3. Garap, nilai karya (of working) harus cermat, teliti (digarap baik), tempaan padat tidak akan mudah aus.
4. Pamor, harus yang "Mapan" dan "Dados" artinya bentuk dan tempatnya sempurna.
5. Sepuh (tua), makin tua sebuah pusaka akan makin memancarkan getaran keindahan dan makin berbobot nilainya, misal pusaka jaman Mataram dan sebelumnya.
6. Wutuh (utuh), bilah dan macam ricikan dasar keris sebaiknya utuh dan tidak cacat.
7. Wangun, yaitu bentuk pusaka yang menimbulkan anggapan apakah ia luwes, ramping, serasi, gagah, pideksa, dsb.
8. Guwaya, raut muka, air muka (cemplexion), harus yang cerah (cahaya yang dipancarkan) yaitu sesuatu yang menimbulkan anggapan yang agung, galak, seram, dan lembut yang berupa sifat.
9. Ampuh, terpercaya khasiatnya, dapat diandalkan sebagai senjata bela diri.
10. Mungguh, mutu keris harus seimbang dengan kedudukan sosial si Pemakai.

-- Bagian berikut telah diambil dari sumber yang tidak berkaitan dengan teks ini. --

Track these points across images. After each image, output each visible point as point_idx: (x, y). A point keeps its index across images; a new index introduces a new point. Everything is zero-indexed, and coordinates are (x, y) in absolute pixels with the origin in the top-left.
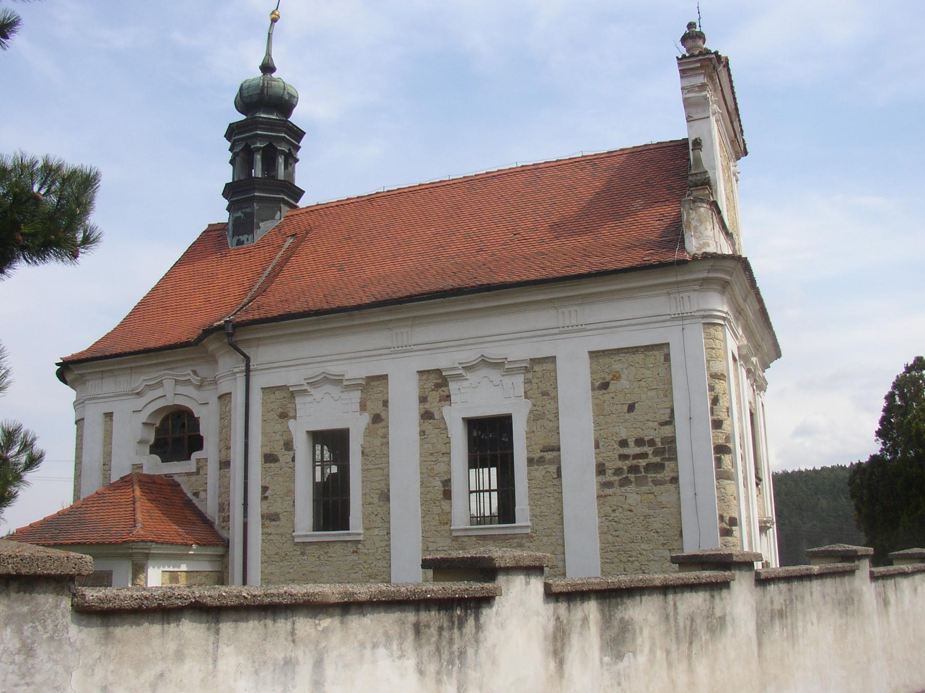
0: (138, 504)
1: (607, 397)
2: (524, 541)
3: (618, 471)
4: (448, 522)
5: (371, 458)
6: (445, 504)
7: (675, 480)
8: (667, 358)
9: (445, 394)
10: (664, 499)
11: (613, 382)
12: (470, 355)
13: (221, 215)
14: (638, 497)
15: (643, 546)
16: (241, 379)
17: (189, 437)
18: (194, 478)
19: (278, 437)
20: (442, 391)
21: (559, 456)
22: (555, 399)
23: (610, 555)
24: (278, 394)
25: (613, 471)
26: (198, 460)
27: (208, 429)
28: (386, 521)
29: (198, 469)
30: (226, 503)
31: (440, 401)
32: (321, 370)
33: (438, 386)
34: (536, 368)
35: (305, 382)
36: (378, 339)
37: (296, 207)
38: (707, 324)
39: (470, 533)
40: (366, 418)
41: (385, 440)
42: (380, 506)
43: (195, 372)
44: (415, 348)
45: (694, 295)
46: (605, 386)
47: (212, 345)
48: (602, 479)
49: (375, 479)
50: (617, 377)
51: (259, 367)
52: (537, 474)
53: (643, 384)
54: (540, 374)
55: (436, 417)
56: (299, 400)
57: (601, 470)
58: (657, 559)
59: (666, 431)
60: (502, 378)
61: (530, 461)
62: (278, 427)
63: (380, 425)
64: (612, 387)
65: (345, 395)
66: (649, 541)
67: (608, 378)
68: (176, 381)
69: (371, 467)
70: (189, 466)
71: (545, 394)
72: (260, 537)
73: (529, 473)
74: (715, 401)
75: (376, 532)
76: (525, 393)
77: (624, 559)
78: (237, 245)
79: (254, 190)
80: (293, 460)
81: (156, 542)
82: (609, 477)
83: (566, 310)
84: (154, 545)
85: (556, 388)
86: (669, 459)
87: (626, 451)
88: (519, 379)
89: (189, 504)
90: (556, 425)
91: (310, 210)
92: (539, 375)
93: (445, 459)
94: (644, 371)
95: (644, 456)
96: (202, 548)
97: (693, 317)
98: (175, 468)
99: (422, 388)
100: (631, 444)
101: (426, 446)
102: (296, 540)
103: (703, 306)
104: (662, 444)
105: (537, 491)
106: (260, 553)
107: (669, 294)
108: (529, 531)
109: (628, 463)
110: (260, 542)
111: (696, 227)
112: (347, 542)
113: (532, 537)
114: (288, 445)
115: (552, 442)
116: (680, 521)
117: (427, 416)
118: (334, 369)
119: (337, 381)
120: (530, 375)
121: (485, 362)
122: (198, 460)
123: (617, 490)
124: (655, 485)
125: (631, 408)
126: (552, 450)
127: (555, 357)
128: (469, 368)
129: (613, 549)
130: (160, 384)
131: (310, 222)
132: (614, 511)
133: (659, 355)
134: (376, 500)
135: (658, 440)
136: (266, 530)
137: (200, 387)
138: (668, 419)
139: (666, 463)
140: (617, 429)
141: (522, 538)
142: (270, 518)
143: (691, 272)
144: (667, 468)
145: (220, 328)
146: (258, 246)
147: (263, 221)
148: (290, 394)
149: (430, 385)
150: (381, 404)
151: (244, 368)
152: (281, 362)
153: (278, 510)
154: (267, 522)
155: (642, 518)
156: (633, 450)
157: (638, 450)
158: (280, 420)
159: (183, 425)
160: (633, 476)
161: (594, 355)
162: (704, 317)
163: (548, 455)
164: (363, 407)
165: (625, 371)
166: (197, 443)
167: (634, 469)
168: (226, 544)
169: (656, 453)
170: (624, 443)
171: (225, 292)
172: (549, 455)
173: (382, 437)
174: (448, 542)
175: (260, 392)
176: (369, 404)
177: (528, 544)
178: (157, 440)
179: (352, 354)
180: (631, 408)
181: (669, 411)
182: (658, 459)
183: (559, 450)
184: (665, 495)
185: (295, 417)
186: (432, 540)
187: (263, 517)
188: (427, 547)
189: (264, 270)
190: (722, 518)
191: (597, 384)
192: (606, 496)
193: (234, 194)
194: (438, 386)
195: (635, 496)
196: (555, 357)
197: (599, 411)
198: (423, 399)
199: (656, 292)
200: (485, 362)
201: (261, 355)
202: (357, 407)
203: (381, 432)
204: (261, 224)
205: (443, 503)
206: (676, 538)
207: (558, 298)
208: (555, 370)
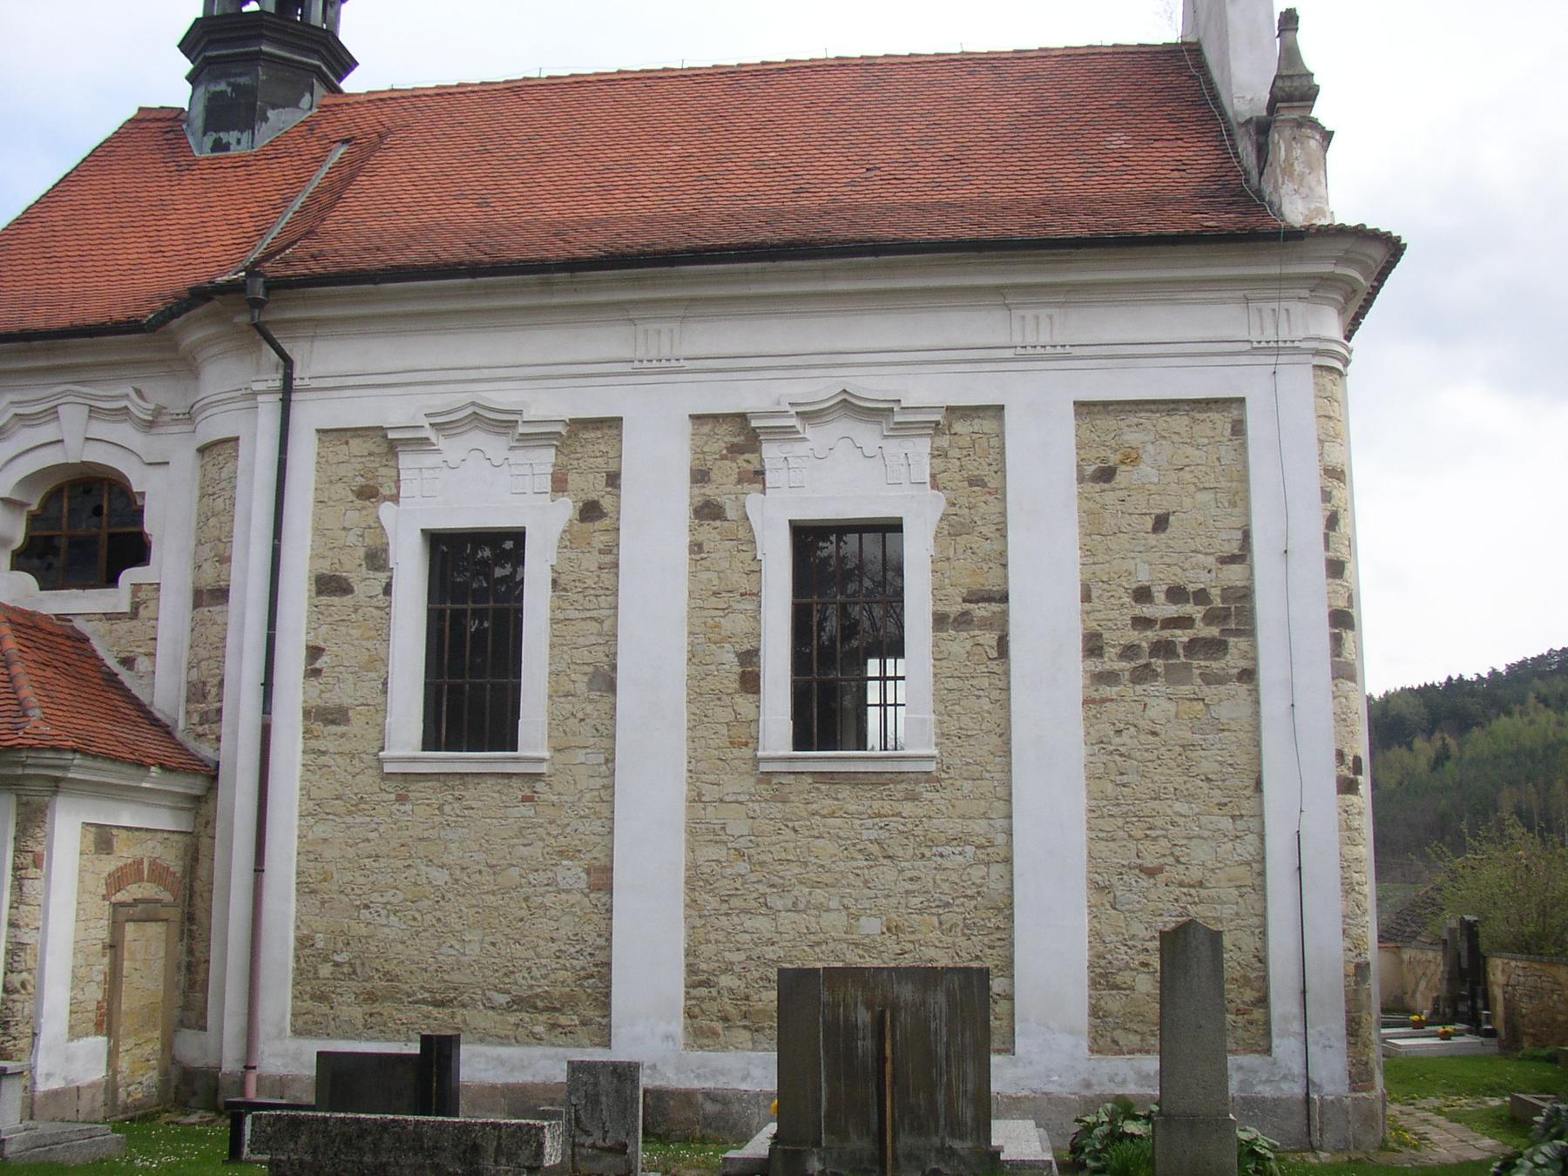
0: (18, 668)
1: (1110, 498)
2: (920, 788)
3: (1129, 651)
4: (753, 741)
5: (571, 596)
6: (743, 703)
7: (1248, 675)
8: (1239, 428)
9: (751, 467)
10: (1224, 712)
11: (1123, 467)
12: (818, 388)
13: (170, 83)
14: (1172, 707)
15: (1179, 807)
16: (268, 411)
17: (111, 536)
18: (124, 626)
19: (352, 539)
20: (745, 462)
21: (1005, 613)
22: (1000, 493)
23: (1108, 824)
24: (357, 446)
25: (1118, 650)
26: (137, 587)
27: (168, 516)
28: (607, 733)
29: (135, 608)
30: (215, 681)
31: (740, 481)
32: (464, 399)
33: (734, 450)
34: (959, 427)
35: (425, 422)
36: (604, 342)
37: (340, 91)
38: (1321, 367)
39: (799, 767)
40: (565, 509)
41: (608, 559)
42: (591, 701)
43: (139, 393)
44: (688, 365)
45: (1298, 308)
46: (1106, 474)
47: (193, 333)
48: (1098, 665)
49: (581, 641)
50: (1132, 459)
51: (315, 384)
52: (955, 647)
53: (1187, 476)
54: (968, 438)
55: (731, 513)
56: (406, 461)
57: (1093, 646)
58: (1206, 834)
59: (1233, 575)
60: (883, 443)
61: (940, 621)
62: (353, 517)
63: (598, 525)
64: (1121, 478)
65: (518, 456)
66: (1191, 797)
67: (1114, 459)
68: (92, 409)
69: (572, 614)
70: (116, 599)
71: (975, 482)
72: (299, 758)
73: (936, 645)
74: (1332, 522)
75: (580, 756)
76: (933, 476)
77: (1140, 834)
78: (213, 150)
79: (260, 38)
80: (387, 590)
81: (85, 754)
82: (1111, 662)
83: (1029, 314)
84: (78, 759)
85: (1001, 471)
86: (1238, 633)
87: (1147, 610)
88: (921, 448)
89: (112, 679)
90: (997, 547)
91: (357, 101)
92: (965, 441)
93: (748, 605)
94: (1190, 451)
95: (1184, 622)
96: (172, 776)
97: (1296, 351)
98: (77, 604)
99: (698, 452)
100: (1159, 596)
101: (704, 576)
102: (388, 768)
103: (1313, 332)
104: (1224, 601)
105: (952, 683)
106: (297, 793)
107: (1247, 300)
108: (931, 767)
109: (1151, 635)
110: (299, 770)
111: (1302, 176)
112: (509, 775)
113: (939, 780)
114: (377, 559)
115: (990, 583)
116: (1258, 757)
117: (707, 511)
118: (501, 397)
119: (503, 424)
120: (944, 442)
121: (848, 406)
122: (137, 587)
123: (1126, 689)
124: (1208, 683)
125: (1161, 523)
126: (988, 598)
127: (1002, 407)
128: (809, 417)
129: (1115, 810)
130: (52, 414)
131: (383, 119)
132: (1119, 732)
133: (1221, 422)
134: (581, 687)
135: (1215, 593)
136: (314, 744)
137: (150, 425)
138: (1236, 551)
139: (1232, 640)
140: (1130, 564)
141: (917, 782)
142: (323, 716)
143: (1301, 260)
144: (1232, 650)
145: (233, 289)
146: (263, 156)
147: (274, 107)
148: (390, 445)
149: (718, 446)
150: (601, 480)
151: (278, 384)
152: (363, 376)
153: (347, 701)
154: (318, 727)
155: (1178, 749)
156: (1162, 609)
157: (1172, 610)
158: (359, 503)
159: (98, 511)
160: (1160, 662)
161: (1085, 410)
162: (1317, 353)
163: (981, 610)
164: (559, 484)
165: (1150, 448)
166: (135, 550)
167: (1163, 649)
168: (211, 774)
169: (1210, 618)
170: (1143, 595)
171: (211, 232)
172: (980, 611)
173: (601, 552)
174: (749, 783)
175: (314, 437)
176: (574, 480)
177: (929, 795)
178: (30, 540)
179: (545, 366)
180: (1161, 523)
181: (1239, 535)
182: (1214, 631)
183: (1004, 598)
184: (1228, 704)
185: (395, 499)
186: (712, 778)
187: (307, 714)
188: (700, 795)
189: (288, 200)
190: (1340, 755)
191: (1090, 470)
192: (1103, 701)
193: (212, 43)
194: (734, 450)
195: (1165, 704)
196: (1002, 407)
197: (1093, 526)
198: (700, 476)
199: (1225, 295)
200: (848, 406)
201: (318, 359)
202: (547, 484)
203: (600, 540)
204: (270, 113)
205: (739, 699)
206: (1248, 793)
207: (1015, 287)
208: (1001, 435)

11. Tangguh, tangguhnya harus "Lempoh" periodisasinya harus jelas, tidak samar-samar.
b. Penialaian secara Non-fisik (isoteri)
1. Sejarah, berkaitan dengan silsilah kepemilikan keris dan historis keampuhannya.
2. Angsar, yaitu suasana dan pengaruh yang ditimbulkan, dapat berupa ketentraman, kedamaian, kesejahteraan, dsb.
3. Tayuh atau tanjek, forum dimaan terjadi "dialog" antara "Isi" pusaka dengan calon pemiliknya atau pemiliknya.